Première remarque : la parfaite acoustique du préau qui tient lieu de salle de concert (voir photos ci-dessus). Au 15e rang, où je me trouvais, de trois quarts face à l’orchestre, j’entendais tout avec précision, rondeur et chaleur.

Deuxième remarque : quel fabuleux orchestre, moins clinquant (ou brillant) que d’autres grandes phalanges comme Chicago, plus “européen” sans doute de texture, avec toutefois la sonorité très particulière, douce et chaude, du hautbois !

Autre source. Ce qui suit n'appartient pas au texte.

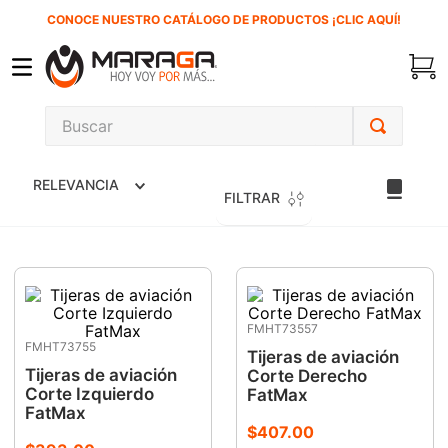
CONOCE NUESTRO CATÁLOGO DE PRODUCTOS ¡CLIC AQUÍ!
Buscar
TÉRMINOS MÁS BUSCADOS
RELEVANCIA
1
.
inversora
FILTRAR
2
.
carbones
3
.
sierra cinta
4
.
sierra sable
FMHT73557
5
.
interruptor
FMHT73755
Tijeras de aviación
6
.
lenox
Tijeras de aviación
Corte Derecho
Corte Izquierdo
FatMax
7
.
esmeriladora
FatMax
$
407
.
00
8
.
clavos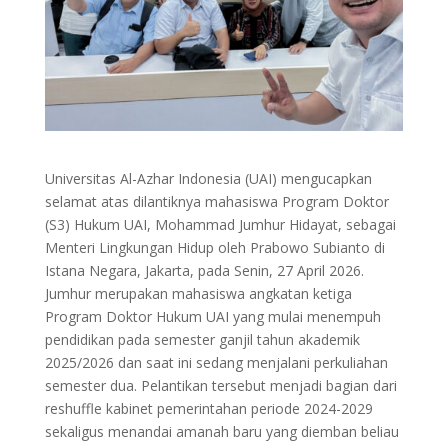
Universitas Al-Azhar Indonesia (UAI) mengucapkan
selamat atas dilantiknya mahasiswa Program Doktor
(S3) Hukum UAI, Mohammad Jumhur Hidayat, sebagai
Menteri Lingkungan Hidup oleh Prabowo Subianto di
Istana Negara, Jakarta, pada Senin, 27 April 2026.
Jumhur merupakan mahasiswa angkatan ketiga
Program Doktor Hukum UAI yang mulai menempuh
pendidikan pada semester ganjil tahun akademik
2025/2026 dan saat ini sedang menjalani perkuliahan
semester dua. Pelantikan tersebut menjadi bagian dari
reshuffle kabinet pemerintahan periode 2024-2029
sekaligus menandai amanah baru yang diemban beliau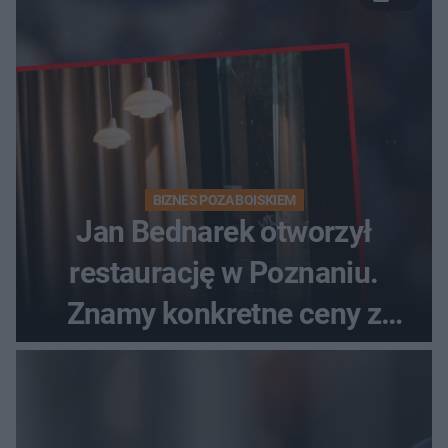
BIZNES POZA BOISKIEM
Jan Bednarek otworzył
restaurację w Poznaniu.
Znamy konkretne ceny z
menu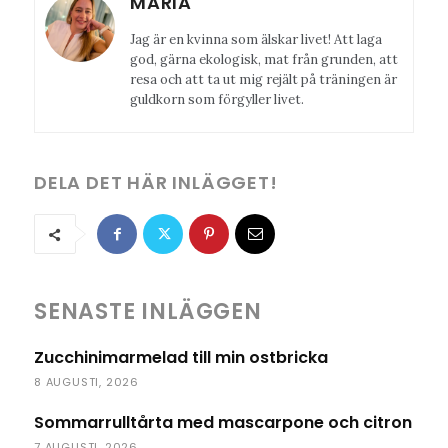
MARIA
Jag är en kvinna som älskar livet! Att laga
god, gärna ekologisk, mat från grunden, att
resa och att ta ut mig rejält på träningen är
guldkorn som förgyller livet.
DELA DET HÄR INLÄGGET!
SENASTE INLÄGGEN
Zucchinimarmelad till min ostbricka
8 AUGUSTI, 2026
Sommarrulltårta med mascarpone och citron
7 AUGUSTI, 2026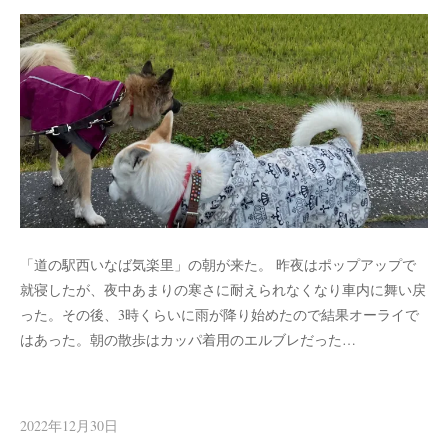
「道の駅西いなば気楽里」の朝が来た。 昨夜はポップアップで
就寝したが、夜中あまりの寒さに耐えられなくなり車内に舞い戻
った。その後、3時くらいに雨が降り始めたので結果オーライで
はあった。朝の散歩はカッパ着用のエルブレだった…
2022年12月30日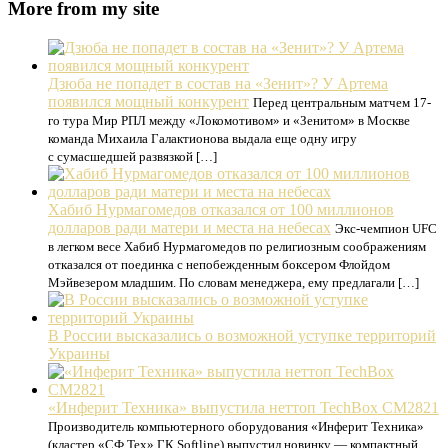
More from my site
Дзюба не попадет в состав на «Зенит»? У Артема
появился мощный конкурент
Перед центральным матчем 17-
го тура Мир РПЛ между «Локомотивом» и «Зенитом» в Москве
команда Михаила Галактионова выдала еще одну игру
с сумасшедшей развязкой […]
Хабиб Нурмагомедов отказался от 100 миллионов
долларов ради матери и места на небесах
Экс-чемпион UFC
в легком весе Хабиб Нурмагомедов по религиозным соображениям
отказался от поединка с непобежденным боксером Флойдом
Мэйвезером младшим. По словам менеджера, ему предлагали […]
В России высказались о возможной уступке территорий
Украины
«Инферит Техника» выпустила неттоп TechBox CM2821
Производитель компьютерного оборудования «Инферит Техника»
(кластер «СФ Тех» ГК Softline) выпустил новинку — компактный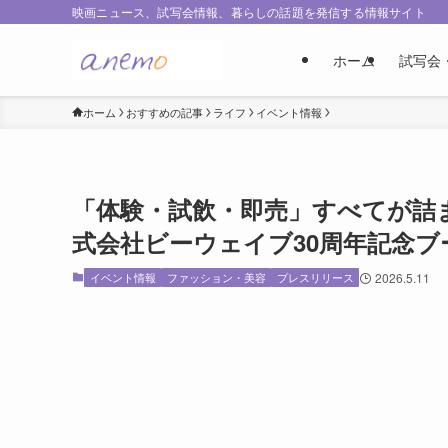
映画ニュース、試写会情報、暮らしの話題を発信する情報サイト
ホーム
試写会
ホーム
おすすめの記事
ライフ
イベント情報
「体験・試飲・即売」すべてが詰
式会社ビーウェイブ30周年記念ブー
イベント情報
ファッション・美容
プレスリリース
2026.5.11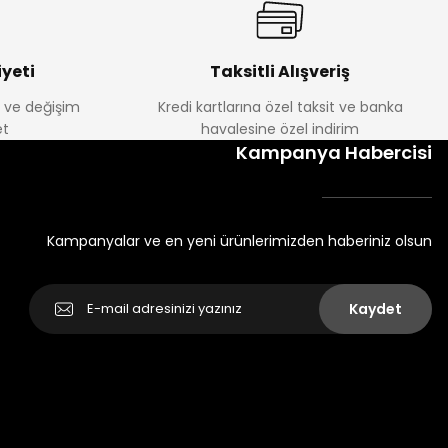
yeti
Taksitli Alışveriş
e ve değişim
Kredi kartlarına özel taksit ve banka
t
havalesine özel indirim
Kampanya Habercisi
Kampanyalar ve en yeni ürünlerimizden haberiniz olsun
Kaydet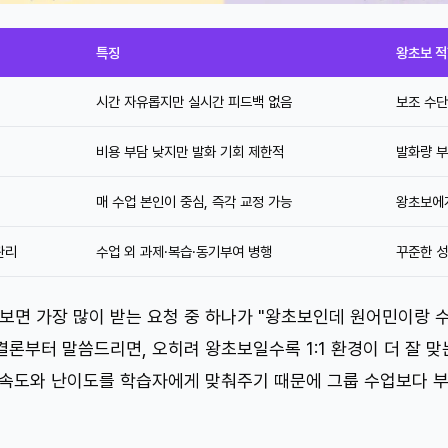
특징
왕초보 
시간 자유롭지만 실시간 피드백 없음
보조 수
비용 부담 낮지만 발화 기회 제한적
발화량 부
매 수업 본인이 중심, 즉각 교정 가능
왕초보에
관리
수업 외 과제·복습·동기부여 병행
꾸준한 
 보면 가장 많이 받는 요청 중 하나가 "왕초보인데 원어민이랑 
결론부터 말씀드리면, 오히려 왕초보일수록 1:1 환경이 더 잘 
 속도와 난이도를 학습자에게 맞춰주기 때문에 그룹 수업보다 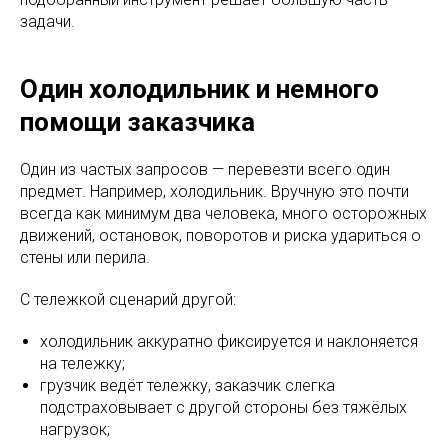
задачи.​
Один холодильник и немного
помощи заказчика
Один из частых запросов — перевезти всего один
предмет. Например, холодильник. Вручную это почти
всегда как минимум два человека, много осторожных
движений, остановок, поворотов и риска удариться о
стены или перила.
С тележкой сценарий другой:
холодильник аккуратно фиксируется и наклоняется
на тележку;
грузчик ведёт тележку, заказчик слегка
подстраховывает с другой стороны без тяжёлых
нагрузок;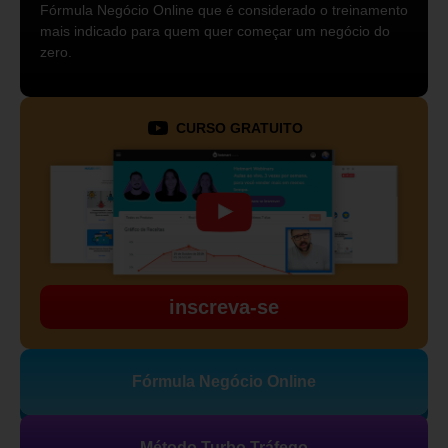
Fórmula Negócio Online que é considerado o treinamento
mais indicado para quem quer começar um negócio do
zero.
CURSO GRATUITO
inscreva-se
Fórmula Negócio Online
Método Turbo Tráfego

Je n’attendais pas de miracle de la part de Kurt Masur, scrupuleux gardien d’une tradition allemande, qu’il a parfaitement illustrée pendant des années aux commandes du Gewandhaus de Leipzig. Mais, même sans les audaces d’un Harnoncourt ou l’énergie d’un Langrée dans ce répertoire, son Haydn et son Beethoven, avec pareil orchestre, se laissaient écouter avec infiniment de plaisir.

En revanche, j’espérais beaucoup du jeune pianiste français, David Fray, qui m’avait littéralement “scotché”, il y a quelques années, dans un 2e concerto de Beethoven donné à Bruxelles dans le cadre des Radios publiques francophones. Il faisait ses débuts avec Boston et à Tanglewood. S’il avait voulu “en jeter”, il aurait choisi un concerto plus virtuose que le 25e de Mozart (dont le thème initial rappelle étrangement La Marseillaise).

Admirable, voilà ce qui qualifie le mieux l’interprétation de David Fray. Je ne connais pas de pianiste de sa génération qui joue aussi “naturellement” Mozart, avec un toucher, un phrasé aussi justes, une absence d’effets aussi bienvenue. La dernière fois que je l’avais entendu il usait, abusait un peu trop, de son profil et de sa chevelure de jeune premier romantique et d’une posture à la Glenn Gould devant son clavier. Il s’est rendu compte qu’il n’a nul besoin de tout cela pour convaincre et émouvoir.